Nella ricostruzione trasmessa all’Ufficio elettorale regionale, Lega e Forza Italia lamentano di essere penalizzati dall’attuale legge elettorale. Chiedono una diversa interpretazione e alcuni contestano addirittura la legittimità della stessa legge. Entrata in vigore, ricordiamo, nel 2017 e portata avanti da uno dei più grandi amici e sostenitori di un escluso eccellente (Ciacciarelli), quel Mario Abbruzzese ex Presidente del Consiglio regionale nella legislatura Polverini (finita in anticipo per lo scandalo rimborsopoli) e Presidente della Commissione che si è occupata della riforma della legge elettorale insieme a Daniele Sabatini.

Una legge che, ironia della sorte, ha visto penalizzata proprio la provincia di Abbruzzese e Ciacciarelli che, con poche migliaia di elettori in meno, ha eletto la metà (solo 3) dei consiglieri rispetto a Latina (ben 6). Ma che, con la ricostruzione posta dalla memoria della Lega, rischierebbe di perdere un ulteriore consigliere.

Dunque una legge scritta male, forse illegittima, ma comunque è questa la norma che disciplina l’elezione dei 50 + 1 consiglieri regionali. Contestarla adesso sembra quantomeno bizzarro visto che sono passati quasi 6 anni dalla sua approvazione e ha già avuto applicazione per la ripartizione dei seggi nel 2018, dopo la striminzita vittoria di Nicola Zingaretti. All’epoca nessuno gridò allo scandalo quando il Partito Democratico si accaparrò la quasi totalità dei seggi del premio di maggioranza. Né il Presidente della Commissione che fece approvare la legge, né i vertici della Lega, né quelli di Forza Italia. Come è stata accettata dai due partiti che, per puro caso, ne hanno beneficiato: PD e FdI.

Se avesse vinto Alessio D’Amato il Partito Democratico avrebbe fatto incetta di seggi del premio di maggioranza perché la legge elettorale è questa. Saremmo curiosi di sapere, però, se qualcuno si sarebbe permesso di alzare tutto questo polverone per contestare i seggi assegnati al PD. Come, d’altronde, è già successo 5 anni fa.

Ha ragione Donato Robilotta quando in un tweet ha scritto “Studiando le leggi elettorali ho scoperto che la norma della legge del 2017 della regione Lazio cd salva province è stata ripresa dalla legge Toscana.
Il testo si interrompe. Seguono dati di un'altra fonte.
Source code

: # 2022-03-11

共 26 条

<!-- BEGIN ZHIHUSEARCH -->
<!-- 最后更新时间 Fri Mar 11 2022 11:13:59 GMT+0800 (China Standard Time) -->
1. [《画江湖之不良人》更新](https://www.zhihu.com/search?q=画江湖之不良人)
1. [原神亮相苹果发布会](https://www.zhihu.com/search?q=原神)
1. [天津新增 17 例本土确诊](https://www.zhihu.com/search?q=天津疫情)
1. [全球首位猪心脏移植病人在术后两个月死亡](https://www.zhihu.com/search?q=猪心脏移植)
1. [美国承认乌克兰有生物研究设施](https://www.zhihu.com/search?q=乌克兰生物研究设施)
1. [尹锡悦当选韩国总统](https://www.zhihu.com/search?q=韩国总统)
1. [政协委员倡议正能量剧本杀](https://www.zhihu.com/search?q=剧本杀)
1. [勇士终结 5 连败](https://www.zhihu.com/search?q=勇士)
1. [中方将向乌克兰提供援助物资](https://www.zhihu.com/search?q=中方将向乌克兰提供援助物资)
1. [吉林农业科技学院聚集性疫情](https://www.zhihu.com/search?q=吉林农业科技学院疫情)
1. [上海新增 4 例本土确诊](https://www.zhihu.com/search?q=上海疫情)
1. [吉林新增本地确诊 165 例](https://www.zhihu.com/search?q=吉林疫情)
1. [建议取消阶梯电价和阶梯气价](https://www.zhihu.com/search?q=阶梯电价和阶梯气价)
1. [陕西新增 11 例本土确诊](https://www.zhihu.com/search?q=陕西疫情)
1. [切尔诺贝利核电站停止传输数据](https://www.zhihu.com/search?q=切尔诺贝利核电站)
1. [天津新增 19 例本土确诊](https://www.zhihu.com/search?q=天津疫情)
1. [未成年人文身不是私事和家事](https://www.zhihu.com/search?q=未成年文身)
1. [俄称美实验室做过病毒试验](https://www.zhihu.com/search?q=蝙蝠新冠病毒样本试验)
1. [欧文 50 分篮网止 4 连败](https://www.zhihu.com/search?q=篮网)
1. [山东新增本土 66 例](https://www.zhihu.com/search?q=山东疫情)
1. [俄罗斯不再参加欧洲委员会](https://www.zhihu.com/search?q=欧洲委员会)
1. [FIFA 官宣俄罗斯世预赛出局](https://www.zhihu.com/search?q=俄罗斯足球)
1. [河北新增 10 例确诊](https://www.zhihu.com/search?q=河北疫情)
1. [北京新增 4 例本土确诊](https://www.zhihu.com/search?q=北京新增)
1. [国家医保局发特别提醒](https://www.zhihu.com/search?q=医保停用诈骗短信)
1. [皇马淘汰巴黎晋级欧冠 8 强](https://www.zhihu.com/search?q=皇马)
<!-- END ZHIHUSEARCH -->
Solo che lì è scritta bene da noi l’hanno copiata con i piedi”. Per l’ex assessore della giunta Storace, dunque, una legge copiata con i piedi. Ma alcuni se ne accorgono solo ora, a sei anni dall’approvazione.

Più che una legge scritta da un Ufficio legislativo, sembra proprio una legge scritta (o copiata) da un “Drago”!

Ora veniamo al punto. La regione Lazio non possiede un ufficio elettorale e quindi si è convenzionata con il Ministero dell’Interno che ha svolto tutte le operazioni burocratiche. I verbali sono stati trasmessi alla Corte d’Appello che verificherà la congruità dei dati e darà il via libera alla convalida degli eletti.

Dal punto di vista tecnico il ricorso e pseudo tale presentato al Ministero dell’Interno e alla Corte d’Appello equivale a niente. Fuffa. L’unico ricorso possibile è presso il Tribunale amministrativo regionale del Lazio e contro la regione Lazio. Il problema è che il Tar Lazio si è già espresso in modo netto. Dunque a cosa è servito o serve fare tutto questo casino?

Semplicemente a chiedere qualche posto dove allocare chi, suo malgrado, è rimasto senza lavoro. Valentina Paterna, Berni e la Savo possono tranquillamente iniziare ad organizzare le proprie segreterie. Nessuno può toccare quello che legittimamente hanno conquistato.